Thursday, August 18, 2022

Calmness Is Not Rationality

Not only do many people not understand the difference between the laws of logic and rationality, the latter being the grasp of reason and not reason itself, but they also might think that the presence of emotion automatically means that a person cannot understand reason or consistently cling to reason over arbitrary whims and perceptions.  This, in turn, leads to some people being dismissed as irrational when they have thought or said nothing involving assumptions or contradictions, while other people get perceived as rational simply for exhibiting a calm outward demeanor, even if their beliefs and basis for those beliefs are false and rooted in assumptions, and even when they are inconsistent with their own delusional ideas.

Someone could be perfectly calm on the outside and yet still cling to assumptions, embrace inconsistencies even when it means betraying their already false or unprovable ideas, or be totally apathetic towards the core nature of reality.  Someone could be very expressive--though outward words and actions never even prove that a person has emotions or that they are not being deceptive or misleading about their feelings--to the point of subjectively frightening or puzzling onlookers and yet still be perfectly rational, making no assumptions, looking to reason while realizing it is distinct from psychological perceptions and the laws of nature, and consciously or effortlessly avoiding all assumptions that entrap lesser thinkers so easily.

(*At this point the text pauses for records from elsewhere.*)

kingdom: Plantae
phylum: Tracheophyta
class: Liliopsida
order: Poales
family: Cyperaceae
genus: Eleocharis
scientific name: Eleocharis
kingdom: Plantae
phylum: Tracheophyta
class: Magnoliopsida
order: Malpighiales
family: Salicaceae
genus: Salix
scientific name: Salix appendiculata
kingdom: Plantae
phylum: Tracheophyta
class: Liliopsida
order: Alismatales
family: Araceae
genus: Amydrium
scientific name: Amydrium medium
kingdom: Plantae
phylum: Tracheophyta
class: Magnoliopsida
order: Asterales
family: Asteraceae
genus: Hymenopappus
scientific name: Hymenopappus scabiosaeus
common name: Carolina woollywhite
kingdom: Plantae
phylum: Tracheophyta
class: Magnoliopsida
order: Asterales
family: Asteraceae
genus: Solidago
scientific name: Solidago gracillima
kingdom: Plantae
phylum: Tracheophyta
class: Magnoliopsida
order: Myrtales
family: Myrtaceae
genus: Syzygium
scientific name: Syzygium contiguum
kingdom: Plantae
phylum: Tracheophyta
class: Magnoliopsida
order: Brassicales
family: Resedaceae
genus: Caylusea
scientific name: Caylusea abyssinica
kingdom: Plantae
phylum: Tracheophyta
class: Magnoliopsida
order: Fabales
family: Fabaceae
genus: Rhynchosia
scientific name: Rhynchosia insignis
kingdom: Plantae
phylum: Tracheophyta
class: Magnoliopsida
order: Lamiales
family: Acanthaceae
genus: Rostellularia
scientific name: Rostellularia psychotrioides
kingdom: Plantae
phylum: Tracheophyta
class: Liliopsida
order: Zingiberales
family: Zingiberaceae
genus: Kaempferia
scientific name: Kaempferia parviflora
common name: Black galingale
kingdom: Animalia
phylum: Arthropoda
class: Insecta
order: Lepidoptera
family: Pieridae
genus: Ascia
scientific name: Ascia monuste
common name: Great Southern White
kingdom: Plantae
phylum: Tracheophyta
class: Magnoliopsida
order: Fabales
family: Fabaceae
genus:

Confusing calmness for rationality and expressiveness or more energetic words and actions as irrational is a pathetic error that only someone unintelligent would actually fall for.  Rationality is nothing but how directly and consistently a person voluntarily understands reason.  Still, there are those who relentlessly try to pressure others into believing the easily disproven notion that rationality is really an absence of emotion, conformity to random social norms, having a certain kind of emotional state, having an excellent memory, being able to express one's thoughts through language, or perhaps some other totally irrelevant factor that does not reveal or ground a person's alignment with reason.

To see someone who shows their anger, sadness, or excitement on their face or in their words and believe that they must be irrational because of their emotion is to make an assumption, and an assumption that is rooted in the objectively false idea that someone has to give up something other than irrationality to be rational.  Even the deepest, most complicated, and most personal emotions do not make a person believe in assumptions, reject truths that can be logically proven, deny the inherent truth of logical axioms, or contradict themselves on the level of belief or living out accurate beliefs.  Moreover, fierce anger directed towards irrational people is incapable of being irrational itself unless the angry individual has false, unprovable, or inconsistent reasons for feeling this way; only how someone handles it and the exact basis and motivations of their anger could be irrational.

Calmness is not rationality and anger, joy, sadness, or frustration are not irrationality.  This is not only true by necessity, as the concepts for each of these emotions and the nature of reason itself and of rationality--which, again, are not the same things--are obviously distinct, but this truth is also incredibly liberating.  No one needs to be a slave to emotionalism or to ignore their emotions to be rational.  Self-awareness is in fact a component of thorough rationality, just as emotional openness with others can be an expression of this fundamental philosophical truth.  Whether one is calm or expressive, this is never what makes one a rational person, and anyone who would make assumptions one way or another about someone based on this is in the voluntary grip of stupidity.